CHAPTER X
ANDROMEDA
"Up she looked, down she looked, round at the mead,
Straight at the castle, that's best indeed
To look at, from outside the walls....
And up, like a weary yawn, with its pulleys,
Went, in a shriek, the rusty portcullis;
And, like a glad sky the north wind sullies,
The lady's face stopped its play
As if her first hair had grown grey."—Browning.
The final closing of the door upon Hemming, as he discreetly retired, seemed to the bride to fill the gloomy room with reverberations. The door was not banged, yet she heard its echoing dying away like a murmur in cavernous heights. She had an illusion of being in some dark sea-cave, into which the tide would slowly crawl and swallow her up.
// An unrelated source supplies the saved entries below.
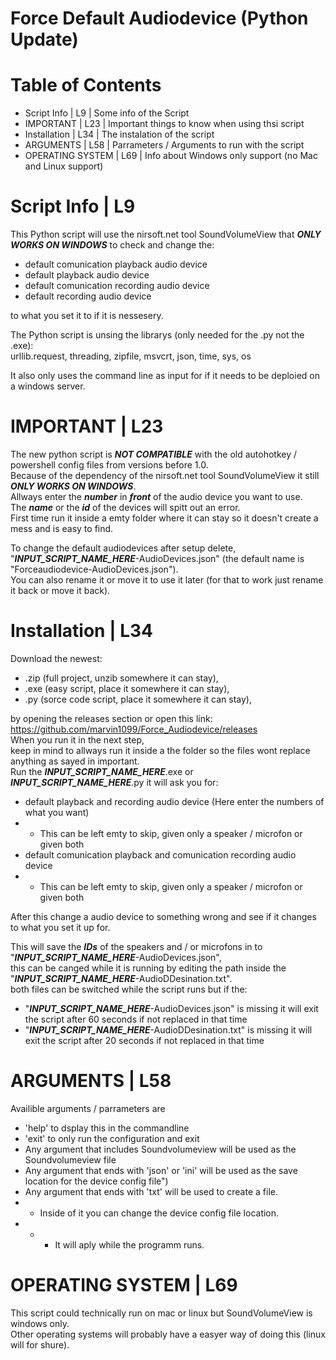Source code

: # Force Default Audiodevice (Python Update) 
# Table of Contents
- Script Info | L9 | Some info of the Script
- IMPORTANT | L23 | Important things to know when using thsi script
- Installation | L34 | The instalation of the script
- ARGUMENTS | L58 | Parrameters / Arguments to run with the script
- OPERATING SYSTEM | L69 | Info about Windows only support (no Mac and Linux support)

# Script Info | L9 
This Python script will use the nirsoft.net tool SoundVolumeView that ***ONLY WORKS ON WINDOWS*** to check and change the:
- default comunication playback audio device
- default playback audio device
- default comunication recording audio device
- default recording audio device       

to what you set it to if it is nessesery.

The Python script is unsing the librarys (only needed for the .py not the .exe):  
urllib.request, threading, zipfile, msvcrt, json, time, sys, os 

It also only uses the command line as input for if it needs to be deploied on a windows server.  

# IMPORTANT | L23
The new python script is ***NOT COMPATIBLE*** with the old autohotkey / powershell config files from versions before 1.0.   
Because of the dependency of the nirsoft.net tool SoundVolumeView it still ***ONLY WORKS ON WINDOWS***.     
Allways enter the ***number*** in ***front*** of the audio device you want to use.	    
The ***name*** or the ***id*** of the devices will spitt out an error.       
First time run it inside a emty folder where it can stay so it doesn't create a mess and is easy to find.  

To change the default audiodevices after setup delete,	     
"***INPUT_SCRIPT_NAME_HERE***-AudioDevices.json" (the default name is "Forceaudiodevice-AudioDevices.json").	          
You can also rename it or move it to use it later (for that to work just rename it back or move it back).	        

# Installation | L34
Download the newest:
- .zip (full project, unzib somewhere it can stay),
- .exe (easy script, place it somewhere it can stay), 
- .py (sorce code script, place it somewhere it can stay), 

by opening the releases section or open this link:     
https://github.com/marvin1099/Force_Audiodevice/releases  
When you run it in the next step,  
keep in mind to allways run it inside a the folder so the files wont replace anything as sayed in important.   
Run the ***INPUT_SCRIPT_NAME_HERE***.exe or ***INPUT_SCRIPT_NAME_HERE***.py it will ask you for:
- default playback and recording audio device (Here enter the numbers of what you want)
- - This can be left emty to skip, given only a speaker / microfon or given both
- default comunication playback and comunication recording audio device
- - This can be left emty to skip, given only a speaker / microfon or given both

After this change a audio device to something wrong and see if it changes to what you set it up for.

This will save the ***IDs*** of the speakers and / or microfons in to "***INPUT_SCRIPT_NAME_HERE***-AudioDevices.json",           
this can be canged while it is running by editing the path inside the "***INPUT_SCRIPT_NAME_HERE***-AudioDDesination.txt".         
both files can be switched while the script runs but if the:      
- "***INPUT_SCRIPT_NAME_HERE***-AudioDevices.json" is missing it will exit the script after 60 seconds if not replaced in that time
- "***INPUT_SCRIPT_NAME_HERE***-AudioDDesination.txt" is missing it will exit the script after 20 seconds if not replaced in that time

# ARGUMENTS | L58
Availible arguments / parrameters are       
- 'help' to dsplay this in the commandline       
- 'exit' to only run the configuration and exit       
- Any argument that includes Soundvolumeview will be used as the Soundvolumeview file       
- Any argument that ends with 'json' or 'ini' will be used as the save location for the device config file")       
- Any argument that ends with 'txt' will be used to create a file.       
- - Inside of it you can change the device config file location.       
- - - It will aply while the programm runs.
                

# OPERATING SYSTEM | L69
This script could technically run on mac or linux but SoundVolumeView is windows only.       
Other operating systems will probably have a easyer way of doing this (linux will for shure).
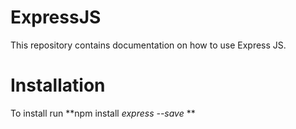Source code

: # ExpressJS
This repository contains documentation on how to use Express JS. 

# Installation
To install run **npm install *express --save* **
Her feet were cold, as though the first shallow waves already laved them.
All through the dinner she had been putting a strain upon herself. She was now near the breaking-point. Gaunt was pouring wine from the heavy, stumpy cut-glass decanter into a wine-glass. She heard the lip of the bottle clink, as though his hand were not quite steady.
As usual in moments of stress her appetite had forsaken her. She had seemed to help herself to the various dishes, and had played with her knife and fork, so that Gaunt, from his end of the table, did not notice that she ate practically nothing. Before leaving the room, Hemming had handed her a dish of fine strawberries. These she felt she could eat. She took some cream, broke the fruit with a fork, and ate with thankfulness that she had some mechanical process with which to fill in this hollow pause before the commencement of what she felt might be definite hostilities.
The moments lengthened. He did not speak nor raise his eyes; but as soon as she laid down her spoon, he lifted his head, and said abruptly:
"Come here!"
Virgie jumped. The attack was indeed sudden. For a moment she wavered, then rose and moved noiseless down the length of the floor, along the edge of the table, until she stood beside him.
He leaned back, contemplating her. More than ever she looked like the princess in a fairy-tale. Her dress was cut and fashioned with the mystic skill that belongs to very few of the daughters of our race. It was subtle; it had a disturbing effect. There was a general impression of charm—elusive and faintly fragrant—of a finished work of art, from the curve of the soft hair to the satin of the small shoes.